Identification of Factors That Explain Racial Disparities during the Evaluation Process for Kidney Transplantation

Session Information

Category: Transplantation

  • 1802 Transplantation: Clinical

Authors

  • Murphy, Karly A., Johns Hopkins University, Baltimore, Maryland, United States
  • Ying, Hao, Johns Hopkins University, Baltimore, Maryland, United States
  • Segev, Dorry L., Johns Hopkins University, Baltimore, Maryland, United States
  • McAdams-DeMarco, Mara, Johns Hopkins University, Baltimore, Maryland, United States
Background

Racial disparities between blacks and white patients are observed in evaluation completion rates, a step required for kidney transplantation (KT) listing. However, the role of patient-level demographics and medical comorbidities as explanatory factors for these disparities is unclear. We compared the risk of listing in black versus white adults referred to clinic for KT evaluation and identified whether the association of socio-economic factors and medical co-morbidities account for racial disparities in listing for KT.

Methods

As part of a prospective multi-center cohort study of aging and ESRD, 3,540 black and white candidates were enrolled at evaluation for KT (1/2009-12/2017). Self-reported demographic data, education, income, employment, and frailty status was collected at time of first evaluation. Medical comorbidities were ascertained from self-report and chart review. Time to listing in the first year was our primary outcome. We used multivariate Cox proportional hazard models to estimate incidence for listing and the association of patient-level factors between black and white participants.
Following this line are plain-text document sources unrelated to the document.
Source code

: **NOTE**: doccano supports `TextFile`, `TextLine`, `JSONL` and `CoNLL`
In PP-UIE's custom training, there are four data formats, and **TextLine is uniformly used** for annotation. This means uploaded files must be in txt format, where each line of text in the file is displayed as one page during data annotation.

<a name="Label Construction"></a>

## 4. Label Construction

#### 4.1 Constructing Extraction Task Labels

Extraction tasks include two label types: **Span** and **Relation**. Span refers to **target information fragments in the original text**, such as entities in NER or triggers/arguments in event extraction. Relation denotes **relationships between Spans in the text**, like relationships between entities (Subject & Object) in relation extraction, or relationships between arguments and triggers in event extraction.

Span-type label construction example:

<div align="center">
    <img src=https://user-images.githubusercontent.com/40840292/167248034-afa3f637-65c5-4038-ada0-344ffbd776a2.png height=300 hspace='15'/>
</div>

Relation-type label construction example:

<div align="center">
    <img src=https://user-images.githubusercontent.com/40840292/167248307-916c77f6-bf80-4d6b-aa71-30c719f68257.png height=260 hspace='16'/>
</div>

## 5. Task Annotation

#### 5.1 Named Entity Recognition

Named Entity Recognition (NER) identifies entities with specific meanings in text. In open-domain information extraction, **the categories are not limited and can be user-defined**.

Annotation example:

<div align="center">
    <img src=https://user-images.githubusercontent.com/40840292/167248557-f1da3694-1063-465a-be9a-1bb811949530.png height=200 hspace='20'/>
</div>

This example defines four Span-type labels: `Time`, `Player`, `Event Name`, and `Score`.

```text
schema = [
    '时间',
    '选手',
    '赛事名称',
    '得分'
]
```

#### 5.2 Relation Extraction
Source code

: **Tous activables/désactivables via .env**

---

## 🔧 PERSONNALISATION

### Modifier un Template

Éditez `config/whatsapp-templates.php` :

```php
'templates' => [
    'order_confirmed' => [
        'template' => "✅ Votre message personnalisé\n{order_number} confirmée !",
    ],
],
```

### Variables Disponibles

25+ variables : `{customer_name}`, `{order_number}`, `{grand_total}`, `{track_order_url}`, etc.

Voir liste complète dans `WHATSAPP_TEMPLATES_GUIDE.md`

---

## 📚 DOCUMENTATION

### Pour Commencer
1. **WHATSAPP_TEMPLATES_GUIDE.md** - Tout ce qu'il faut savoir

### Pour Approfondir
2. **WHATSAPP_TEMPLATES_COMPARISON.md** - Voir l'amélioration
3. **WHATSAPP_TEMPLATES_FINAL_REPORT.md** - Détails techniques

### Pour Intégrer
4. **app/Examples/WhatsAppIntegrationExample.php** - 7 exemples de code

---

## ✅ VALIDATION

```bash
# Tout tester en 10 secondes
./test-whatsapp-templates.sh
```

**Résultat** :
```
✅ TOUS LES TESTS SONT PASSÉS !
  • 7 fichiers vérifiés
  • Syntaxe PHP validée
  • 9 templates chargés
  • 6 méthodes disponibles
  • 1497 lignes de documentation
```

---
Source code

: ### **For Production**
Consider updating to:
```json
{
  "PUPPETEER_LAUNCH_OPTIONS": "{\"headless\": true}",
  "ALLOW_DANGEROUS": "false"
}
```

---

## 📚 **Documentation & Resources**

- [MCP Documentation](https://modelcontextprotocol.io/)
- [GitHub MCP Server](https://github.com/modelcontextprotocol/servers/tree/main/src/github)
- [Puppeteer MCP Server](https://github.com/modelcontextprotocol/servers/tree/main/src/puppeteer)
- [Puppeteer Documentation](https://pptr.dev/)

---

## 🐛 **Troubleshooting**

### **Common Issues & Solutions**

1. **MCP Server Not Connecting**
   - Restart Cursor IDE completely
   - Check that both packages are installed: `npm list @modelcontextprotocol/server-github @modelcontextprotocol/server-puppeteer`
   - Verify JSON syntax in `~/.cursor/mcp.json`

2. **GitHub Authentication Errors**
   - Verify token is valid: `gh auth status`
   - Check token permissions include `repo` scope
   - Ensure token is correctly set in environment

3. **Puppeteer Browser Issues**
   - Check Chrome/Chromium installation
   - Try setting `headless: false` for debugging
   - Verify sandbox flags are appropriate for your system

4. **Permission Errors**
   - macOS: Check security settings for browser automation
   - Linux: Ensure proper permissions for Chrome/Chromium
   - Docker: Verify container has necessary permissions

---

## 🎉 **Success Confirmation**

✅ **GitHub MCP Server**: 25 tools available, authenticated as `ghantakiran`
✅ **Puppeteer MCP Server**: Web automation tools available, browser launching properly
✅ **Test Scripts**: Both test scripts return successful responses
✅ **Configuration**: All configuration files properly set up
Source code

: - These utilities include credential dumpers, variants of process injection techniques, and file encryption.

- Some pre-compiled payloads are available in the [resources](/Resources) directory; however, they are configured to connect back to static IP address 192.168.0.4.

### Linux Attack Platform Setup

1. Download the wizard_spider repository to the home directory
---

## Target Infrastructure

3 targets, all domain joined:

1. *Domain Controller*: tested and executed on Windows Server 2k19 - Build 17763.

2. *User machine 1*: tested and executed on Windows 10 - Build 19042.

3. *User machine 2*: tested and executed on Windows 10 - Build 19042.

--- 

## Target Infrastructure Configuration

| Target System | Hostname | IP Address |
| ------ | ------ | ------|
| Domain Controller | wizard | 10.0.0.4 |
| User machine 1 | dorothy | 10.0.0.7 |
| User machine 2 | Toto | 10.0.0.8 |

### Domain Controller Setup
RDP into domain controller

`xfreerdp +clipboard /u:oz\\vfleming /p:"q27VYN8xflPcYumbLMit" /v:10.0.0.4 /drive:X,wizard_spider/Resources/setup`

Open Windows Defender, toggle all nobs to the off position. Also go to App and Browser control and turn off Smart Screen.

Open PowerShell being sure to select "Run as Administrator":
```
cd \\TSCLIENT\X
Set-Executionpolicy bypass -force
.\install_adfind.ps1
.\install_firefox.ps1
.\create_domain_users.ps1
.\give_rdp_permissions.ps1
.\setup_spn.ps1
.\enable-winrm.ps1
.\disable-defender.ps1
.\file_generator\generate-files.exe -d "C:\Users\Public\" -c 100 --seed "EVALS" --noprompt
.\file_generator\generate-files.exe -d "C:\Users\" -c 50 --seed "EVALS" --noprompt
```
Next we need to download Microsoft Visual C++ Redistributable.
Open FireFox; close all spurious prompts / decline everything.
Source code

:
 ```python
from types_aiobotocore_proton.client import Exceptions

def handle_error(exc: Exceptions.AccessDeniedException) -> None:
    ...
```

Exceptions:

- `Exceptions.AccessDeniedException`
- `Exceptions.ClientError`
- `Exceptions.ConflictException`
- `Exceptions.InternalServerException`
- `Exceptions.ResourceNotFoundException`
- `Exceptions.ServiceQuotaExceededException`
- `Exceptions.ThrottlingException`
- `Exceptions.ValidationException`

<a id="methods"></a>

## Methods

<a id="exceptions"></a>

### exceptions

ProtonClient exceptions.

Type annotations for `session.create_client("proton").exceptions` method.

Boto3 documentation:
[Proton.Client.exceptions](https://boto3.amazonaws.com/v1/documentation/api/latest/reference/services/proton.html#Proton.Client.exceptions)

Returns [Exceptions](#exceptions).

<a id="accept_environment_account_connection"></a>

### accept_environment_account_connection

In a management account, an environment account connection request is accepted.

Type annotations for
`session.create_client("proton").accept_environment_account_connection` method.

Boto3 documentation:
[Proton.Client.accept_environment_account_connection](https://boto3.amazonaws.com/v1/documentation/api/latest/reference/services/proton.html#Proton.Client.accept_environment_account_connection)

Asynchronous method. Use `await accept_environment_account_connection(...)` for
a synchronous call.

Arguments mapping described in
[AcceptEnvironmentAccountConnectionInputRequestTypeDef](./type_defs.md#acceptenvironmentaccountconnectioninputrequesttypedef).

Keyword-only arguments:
Mediation analysis was performed using percent reduction in beta coefficient for race in expanded model versus a base model, adjusted for age and sex.

Results

Among 3,540 participants, the mean age was 54.7 years (sd=13.5) with 41.2% female and 49.2% self-reported black race. Overall, 1,930 patients were listed for KT in the first year. Likelihood of listing was lower for blacks compared with whites (HR=0.77, 95% CI:0.70-0.84) after adjusting for age and gender. Racial differences in listing rates were partially explained by socio-economic factors (% reduction in beta coefficient, 38.5%) and partially explained by medical co-morbidity (% reduction in beta coefficient, 35.6%). After accounting for age, gender, patient-level socioeconomic factors, and medical comorbidity, disparity by race persisted (adjusted HR 0.89, 95% CI 0.81-0.98, % reduction in beta 47.6%).

Conclusion

Racial disparities during the listing stage of KT are partly explained by differences in patient-level socio-economic factors and medical comorbidity. Higher socio-economic status may indicate greater personal resources to navigate the transplant process and could direct future intervention.